(Records from a data collection)
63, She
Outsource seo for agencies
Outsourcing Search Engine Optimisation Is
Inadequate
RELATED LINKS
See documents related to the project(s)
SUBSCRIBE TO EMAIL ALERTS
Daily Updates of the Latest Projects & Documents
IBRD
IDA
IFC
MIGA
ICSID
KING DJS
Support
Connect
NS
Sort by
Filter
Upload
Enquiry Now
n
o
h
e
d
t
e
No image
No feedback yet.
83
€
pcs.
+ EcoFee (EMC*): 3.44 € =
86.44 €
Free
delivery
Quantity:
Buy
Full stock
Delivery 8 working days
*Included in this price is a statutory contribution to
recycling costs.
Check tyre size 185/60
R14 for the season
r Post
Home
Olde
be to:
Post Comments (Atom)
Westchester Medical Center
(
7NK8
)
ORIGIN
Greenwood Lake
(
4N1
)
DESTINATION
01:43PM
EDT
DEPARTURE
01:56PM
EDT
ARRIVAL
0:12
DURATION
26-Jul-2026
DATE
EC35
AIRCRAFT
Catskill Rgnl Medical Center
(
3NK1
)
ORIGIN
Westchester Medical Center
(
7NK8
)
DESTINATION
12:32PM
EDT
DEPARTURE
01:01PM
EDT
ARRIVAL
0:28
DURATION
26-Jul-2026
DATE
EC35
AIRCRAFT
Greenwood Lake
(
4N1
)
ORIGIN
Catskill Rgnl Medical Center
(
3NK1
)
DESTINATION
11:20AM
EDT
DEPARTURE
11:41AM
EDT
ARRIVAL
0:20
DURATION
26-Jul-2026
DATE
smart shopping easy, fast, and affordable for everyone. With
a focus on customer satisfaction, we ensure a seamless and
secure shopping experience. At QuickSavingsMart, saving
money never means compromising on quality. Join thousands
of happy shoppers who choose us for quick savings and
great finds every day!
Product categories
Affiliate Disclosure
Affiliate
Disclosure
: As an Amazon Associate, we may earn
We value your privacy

- YOUR ASSIGNMENT
Can you arrange every line of text in the records above as a numbered list, with blank lines left out?

- RESPONSE AREA
1. 63, She
2. Outsource seo for agencies
3. Outsourcing Search Engine Optimisation Is
4. Inadequate
5. RELATED LINKS
6. See documents related to the project(s)
7. SUBSCRIBE TO EMAIL ALERTS
8. Daily Updates of the Latest Projects & Documents
9. IBRD
10. IDA
11. IFC
12. MIGA
13. ICSID
14. KING DJS
15. Support
16. Connect
17. NS
18. Sort by
19. Filter
20. Upload
21. Enquiry Now
22. n
23. o
24. h
25. e
26. d
27. t
28. e
29. No image
30. No feedback yet.
31. 83
32. €
33. pcs.
34. + EcoFee (EMC*): 3.44 € =
35. 86.44 €
36. Free
37. delivery
38. Quantity:
39. Buy
40. Full stock
41. Delivery 8 working days
42. *Included in this price is a statutory contribution to
43. recycling costs.
44. Check tyre size 185/60
45. R14 for the season
46. r Post
47. Home
48. Olde
49. be to:
50. Post Comments (Atom)
51. Westchester Medical Center
52. (
53. 7NK8
54. )
55. ORIGIN
56. Greenwood Lake
57. (
58. 4N1
59. )
60. DESTINATION
61. 01:43PM
62. EDT
63. DEPARTURE
64. 01:56PM
65. EDT
66. ARRIVAL
67. 0:12
68. DURATION
69. 26-Jul-2026
70. DATE
71. EC35
72. AIRCRAFT
73. Catskill Rgnl Medical Center
74. (
75. 3NK1
76. )
77. ORIGIN
78. Westchester Medical Center
79. (
80. 7NK8
81. )
82. DESTINATION
83. 12:32PM
84. EDT
85. DEPARTURE
86. 01:01PM
87. EDT
88. ARRIVAL
89. 0:28
90. DURATION
91. 26-Jul-2026
92. DATE
93. EC35
94. AIRCRAFT
95. Greenwood Lake
96. (
97. 4N1
98. )
99. ORIGIN
100. Catskill Rgnl Medical Center
101. (
102. 3NK1
103. )
104. DESTINATION
105. 11:20AM
106. EDT
107. DEPARTURE
108. 11:41AM
109. EDT
110. ARRIVAL
111. 0:20
112. DURATION
113. 26-Jul-2026
114. DATE
115. smart shopping easy, fast, and affordable for everyone. With
116. a focus on customer satisfaction, we ensure a seamless and
117. secure shopping experience. At QuickSavingsMart, saving
118. money never means compromising on quality. Join thousands
119. of happy shoppers who choose us for quick savings and
120. great finds every day!
121. Product categories
122. Affiliate Disclosure
123. Affiliate
124. Disclosure
125. : As an Amazon Associate, we may earn
126. We value your privacy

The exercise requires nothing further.